A primeira técnica consiste em observar o exato momento em que um fóton chega à câmera. Para isso, utiliza-se um par de fótons; um fóton age como um gatilho que anuncia a chegada de outro, que é usado para fazer a imagem.  

Na segunda, otimiza-se uma imagem “crua”, partindo do princípio que muitas medidas do processo fotográfico são redundantes. É possível ter o mesmo resultado apenas ajustando uma pequena fração de dados cuidadosamente selecionados. O truque é saber quais medições tirar e como reuni-las para criar uma imagem.

A aplicação

Ao unir ambas as técnicas, Morris conseguiu explorar os limites da fotografia. Uma vez que a propriedade de um pixel em uma imagem tende a seguir uma distribuição estatística já conhecida, é possível extrapolar uma imagem a partir de um pequeno número de pontos, usando um pouco de cálculo matemático.
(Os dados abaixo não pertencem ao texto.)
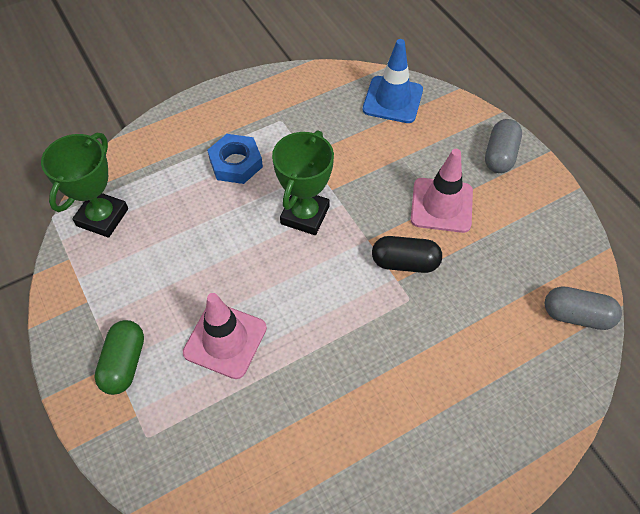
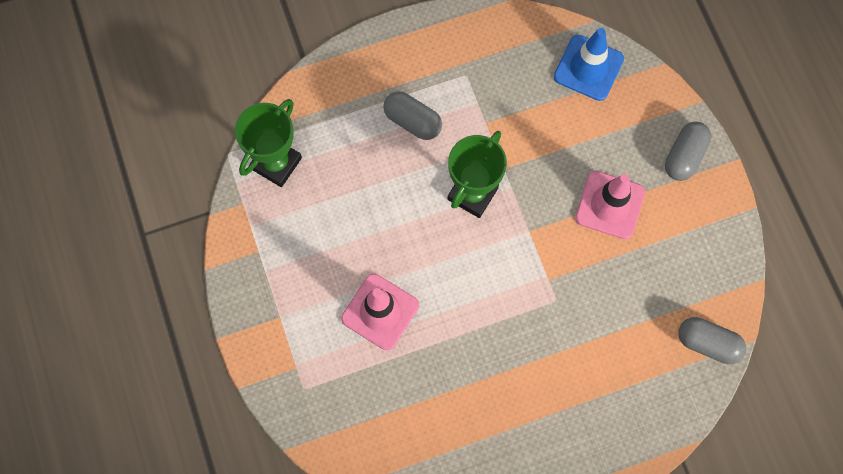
camera: 10 degrees right, 15 degrees up
green capsule [94,320,144,395] -> none
blue nut [207,134,263,184] -> grey capsule [383,91,442,140]
black capsule [372,236,442,273] -> none

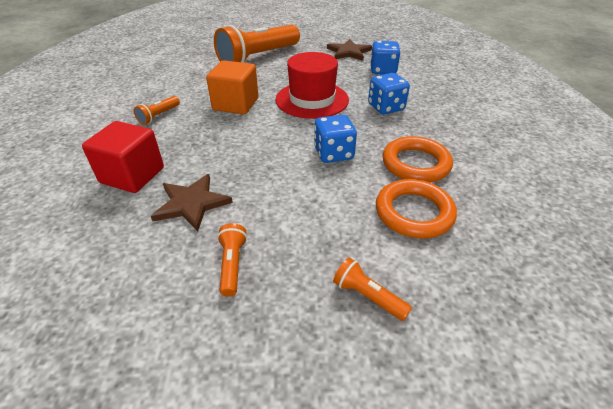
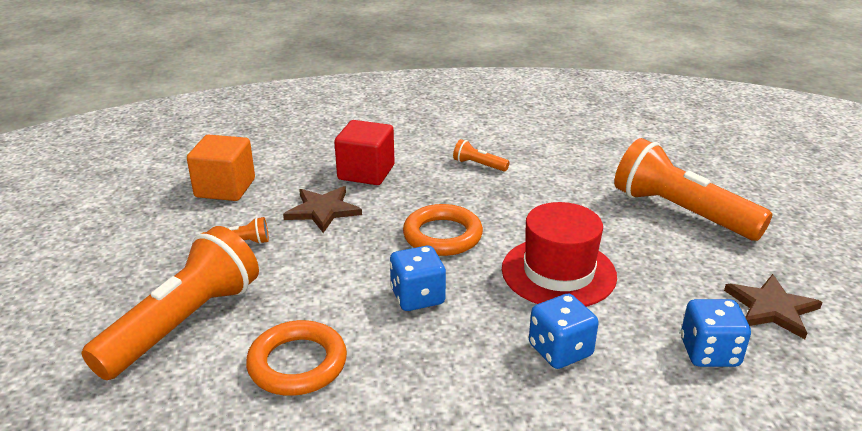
camera: 85 degrees right, 10 degrees down
orange cube [206,60,258,114] -> orange cube moved to [187,135,255,201]
orange flashlight [333,257,412,321] -> orange flashlight [82,226,259,380], size x2.41
orange ring [383,136,453,182] -> orange ring moved to [403,204,483,256]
A primeira experiência foi feito com o gráfico de testes de resolução USAF 1951, um padrão criado pela força aérea americana em 1951 para avaliar o poder ótico de dispositivos de imagem como câmeras, scanners e microscópios.
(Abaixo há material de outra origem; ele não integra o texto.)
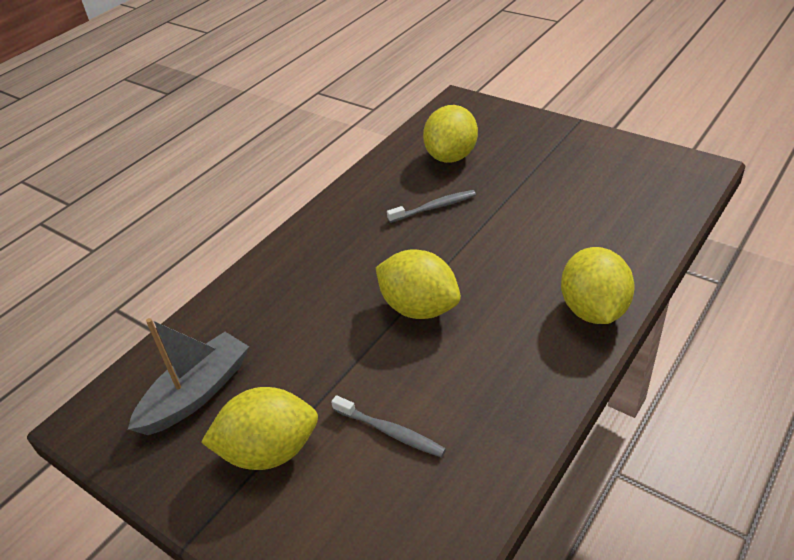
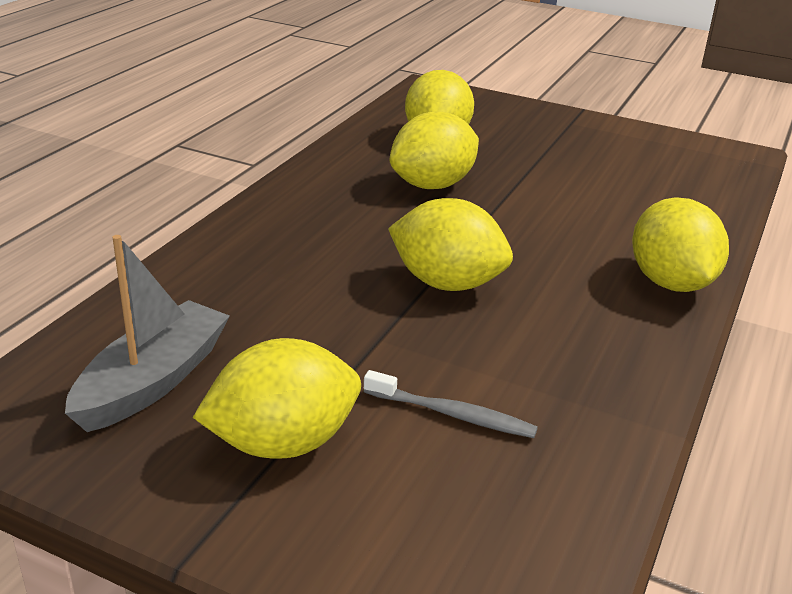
camera: 15 degrees left, 10 degrees down
grey toothbrush [387,190,476,223] -> yellow lemon [390,111,479,189]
A partir disso, eles puderam perceber que havia menos de um fóton por pixel da imagem — neste caso, 0.2 fóton. O segundo teste foi feito com a asa de uma vespa fotografada na escuridão, mostrando imagens que revelaram 0,45 fótons por pixel.

Perspectivas

Uma vez que os resultados exibiram menos de fóton por pixel, eles representaram grande surpresa para os pesquisadores. Desenvolvendo um estudo mais aprofundado sobre as possibilidades encontradas, seria possível criar no futuro tecnologias avançadas o suficiente para capturar imagens em ambientes de escuridão quase total.

Além de fotografar no escuro, essas experiências podem ter também impacto no campo da biologia, pois fótons podem danificar amostras delicadas quando passam por elas. Logo, quanto menos luz, melhor seria para os cientistas. Temos que aguardar o desenrolar dessa pesquisa para ver seu impacto em nossa tecnologia diária, mas os resultados são certamente promissores.